┌─ TEXT PROVIDED
I love all those things about the South you mention and then some. There is a difference between loving things/experiences you can only find in the South and having "Southern Pride". When speaking of the South many/most/all of the debates in this venue have been about "Southern Pride" or the Confederate flag, not because people love certain things they find in the South. There is a thread here to talk about those things we love. I keep those things I love about the South by supporting the venues that offer them to me, not by flying or wearing a flag that is offensive to a large portion of the population.

I myself have not experienced the behavior described above, that I can recall, but I am also pretty good at defending my words and thoughts. I can certainly remember times where I felt someone who maybe just wasn't very good with words appeared to be pummeled into submission (so to speak), where even though I may not have agreed with them, I felt sorry for them. I have no qualms calling out racism, homophobia, etc. but I try to do so in a way that will engage the offender and help them come to some rational conclusion on their own, rather than trying to force my own way of thinking. But I guess I put a lot more faith in the Socratic method than the soapbox.
It is funny because I don't see it as a person getting on a soapbox when they are trying to communicate to someone about a written offense. For me, when a person comes into a space and pontificates or even insinuates something offensive I see them as the person standing on the soapbox and being judgemental. It is not logical to me to blame the person that is having to call out another person on an ism and insinuate they have some "trigger" that makes them behave in a manner that makes a person feel "pummeled". I happen to be one of those people that has been accused of that and I can say that it is an unfair It doesn't warrant bullying inside this venue or outside this venue.

Quote:
Originally Posted by Novelafemme View Post
This really resonates with me. Thank you for sharing your thoughts, Diva. I had to re-read it a couple of times in order to put my finger on something that at first puzzled me. That being the portion I high lighted in blue.
└─
■ REQUIRED WORK
A: In the forum discussion about Southern pride, how does the first writer keep the things they love about the South?
B: Pick up the forum discussion about Southern pride after its final sentence and write the next part.
┌─ RECORD SET
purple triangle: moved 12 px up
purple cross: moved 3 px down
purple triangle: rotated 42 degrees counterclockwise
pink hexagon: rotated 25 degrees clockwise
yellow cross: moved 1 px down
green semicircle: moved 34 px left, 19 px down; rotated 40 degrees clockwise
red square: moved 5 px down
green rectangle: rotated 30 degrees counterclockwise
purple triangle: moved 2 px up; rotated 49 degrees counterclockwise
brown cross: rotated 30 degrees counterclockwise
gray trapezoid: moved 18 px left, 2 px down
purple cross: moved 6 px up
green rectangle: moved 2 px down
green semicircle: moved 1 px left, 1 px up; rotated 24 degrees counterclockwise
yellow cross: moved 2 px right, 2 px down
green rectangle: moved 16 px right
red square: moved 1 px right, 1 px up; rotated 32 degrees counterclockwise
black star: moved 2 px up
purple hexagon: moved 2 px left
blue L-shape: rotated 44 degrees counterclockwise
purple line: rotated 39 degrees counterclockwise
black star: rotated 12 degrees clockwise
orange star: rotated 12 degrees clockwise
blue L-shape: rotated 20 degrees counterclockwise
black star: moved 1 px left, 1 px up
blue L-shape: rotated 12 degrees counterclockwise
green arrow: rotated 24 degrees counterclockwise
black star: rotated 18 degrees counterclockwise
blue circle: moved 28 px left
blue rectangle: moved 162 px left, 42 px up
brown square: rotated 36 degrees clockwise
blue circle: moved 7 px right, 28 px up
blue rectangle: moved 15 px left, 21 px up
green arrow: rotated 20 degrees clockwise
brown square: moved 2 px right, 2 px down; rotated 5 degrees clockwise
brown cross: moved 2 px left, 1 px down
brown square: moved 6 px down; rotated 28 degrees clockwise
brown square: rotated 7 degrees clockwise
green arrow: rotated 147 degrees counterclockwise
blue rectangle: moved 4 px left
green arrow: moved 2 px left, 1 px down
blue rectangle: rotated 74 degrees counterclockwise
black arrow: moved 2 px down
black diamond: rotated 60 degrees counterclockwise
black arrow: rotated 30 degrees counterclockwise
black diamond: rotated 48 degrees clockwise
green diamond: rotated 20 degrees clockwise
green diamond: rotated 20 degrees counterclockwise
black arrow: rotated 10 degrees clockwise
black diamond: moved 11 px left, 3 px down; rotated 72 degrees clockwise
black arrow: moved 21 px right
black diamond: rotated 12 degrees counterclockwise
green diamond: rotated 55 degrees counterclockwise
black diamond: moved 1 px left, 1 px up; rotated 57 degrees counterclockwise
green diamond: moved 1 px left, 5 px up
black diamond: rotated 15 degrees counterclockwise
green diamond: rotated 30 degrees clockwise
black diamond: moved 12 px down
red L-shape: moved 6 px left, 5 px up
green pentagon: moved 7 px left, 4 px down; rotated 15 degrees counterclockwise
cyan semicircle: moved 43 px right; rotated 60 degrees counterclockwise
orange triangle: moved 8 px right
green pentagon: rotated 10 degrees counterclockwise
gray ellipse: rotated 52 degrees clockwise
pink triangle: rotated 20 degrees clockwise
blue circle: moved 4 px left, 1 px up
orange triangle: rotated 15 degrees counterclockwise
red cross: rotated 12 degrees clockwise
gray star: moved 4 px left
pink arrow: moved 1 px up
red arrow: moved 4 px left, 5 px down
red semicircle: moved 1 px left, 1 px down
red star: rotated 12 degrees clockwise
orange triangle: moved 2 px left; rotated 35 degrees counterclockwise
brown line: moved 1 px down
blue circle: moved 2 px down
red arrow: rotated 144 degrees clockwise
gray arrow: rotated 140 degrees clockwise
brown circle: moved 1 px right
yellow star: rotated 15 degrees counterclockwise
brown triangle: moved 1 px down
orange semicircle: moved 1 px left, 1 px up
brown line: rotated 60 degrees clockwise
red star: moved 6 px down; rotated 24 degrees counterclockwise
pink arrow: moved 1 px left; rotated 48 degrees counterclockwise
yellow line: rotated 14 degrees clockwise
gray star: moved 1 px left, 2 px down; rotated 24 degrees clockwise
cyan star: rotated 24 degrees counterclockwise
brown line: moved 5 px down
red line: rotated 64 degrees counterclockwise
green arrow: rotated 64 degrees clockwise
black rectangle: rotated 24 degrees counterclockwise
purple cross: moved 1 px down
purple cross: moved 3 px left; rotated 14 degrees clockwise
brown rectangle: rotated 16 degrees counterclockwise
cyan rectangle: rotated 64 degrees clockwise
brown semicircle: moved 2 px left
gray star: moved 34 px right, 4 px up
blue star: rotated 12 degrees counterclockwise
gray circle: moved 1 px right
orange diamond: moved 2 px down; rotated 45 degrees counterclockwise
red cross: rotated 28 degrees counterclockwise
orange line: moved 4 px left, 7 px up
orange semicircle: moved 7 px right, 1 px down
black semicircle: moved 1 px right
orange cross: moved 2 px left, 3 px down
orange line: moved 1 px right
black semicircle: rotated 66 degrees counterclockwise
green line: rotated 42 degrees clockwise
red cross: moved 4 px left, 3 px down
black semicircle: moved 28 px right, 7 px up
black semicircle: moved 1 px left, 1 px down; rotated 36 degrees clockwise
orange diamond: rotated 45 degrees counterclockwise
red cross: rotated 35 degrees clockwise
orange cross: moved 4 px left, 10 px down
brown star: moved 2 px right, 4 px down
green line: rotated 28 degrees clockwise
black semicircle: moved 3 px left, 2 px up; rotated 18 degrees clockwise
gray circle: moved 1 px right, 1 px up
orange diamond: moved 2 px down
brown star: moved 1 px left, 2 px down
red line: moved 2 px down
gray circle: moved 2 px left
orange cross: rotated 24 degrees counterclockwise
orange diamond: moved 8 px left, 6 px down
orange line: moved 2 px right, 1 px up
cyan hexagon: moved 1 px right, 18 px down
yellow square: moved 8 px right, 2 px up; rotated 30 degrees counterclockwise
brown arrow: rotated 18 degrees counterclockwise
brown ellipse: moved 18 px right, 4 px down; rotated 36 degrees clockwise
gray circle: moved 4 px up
└─
■ EXPECTED RESPONSES
A: By supporting the venues that offer those things, not by flying or wearing a flag that is offensive to a large portion of the population.

B:
Sometimes it's as if I feel the need to draw a very permanent line in the sand, one that I either stand on one side of or the other (no straddling allowed) and I end up losing sight of precisely what Diva stated. Neither is right or wrong, yet both are true to the individual.

Perhaps what it boils down to for many of us is trigger issues. I know certain topics absolutely push my buttons faster and stronger than others, and I can jump down someone's throat quicker than the time it would take to put a well thought-out, cohesive statement together.

I dare say that if we don't give this issue some careful attention, it could very well be the straw that breaks the camel's back.
For me the camel, straw, back breaking moment is going to be that one time I decide not to call out someone's ism and it goes totally ignored by my other community members, or better yet thanked by fellow community members. I deal with all that yucky stuff in my life at work and my recreational time when out and about. I am pretty direct in most situations even when I am dealing with a client. I am direct here and am not a person that is going to lighten that up in my words because that is not me. Honestly, I feel pretty unwelcome here for reasons that exist outside this venue.

Quote:
Originally Posted by thedivahrrrself View Post
Novela, I think you are right. We are a small community, and if we can't start trying to bridge our differences, then we will be just as divided as the US political system.

I'm not saying we tolerate blatant racism, homophobia, transphobia, misogyny, etc., but that we try to engage to get to the root of it, rather than force people out of the conversation. Through a series of conversations and questions, I once got an 80-year-old Georgia woman to say, "You know you're right, those people really aren't any different from us. They were just born with different colors of skin." If she could change at that age, I believe anyone can. But when we attack rather than try to get them to clarify, we only reinforce their opinions and end up accomplishing nothing.


Gaps do need to be bridged! It has to be a mutual effort. I think people would do themselves a world of good to go back and read, read, read, before they decide to start threads on hot button topics. It is good to know your audience before you get behind the podium for a candid discussion. The part that is bolded I need help with please. What would a person calling out another person on their racism/sexism/homophobia reinforce? Even if said person perceives it as a hostile attack, what would it be reinforcing?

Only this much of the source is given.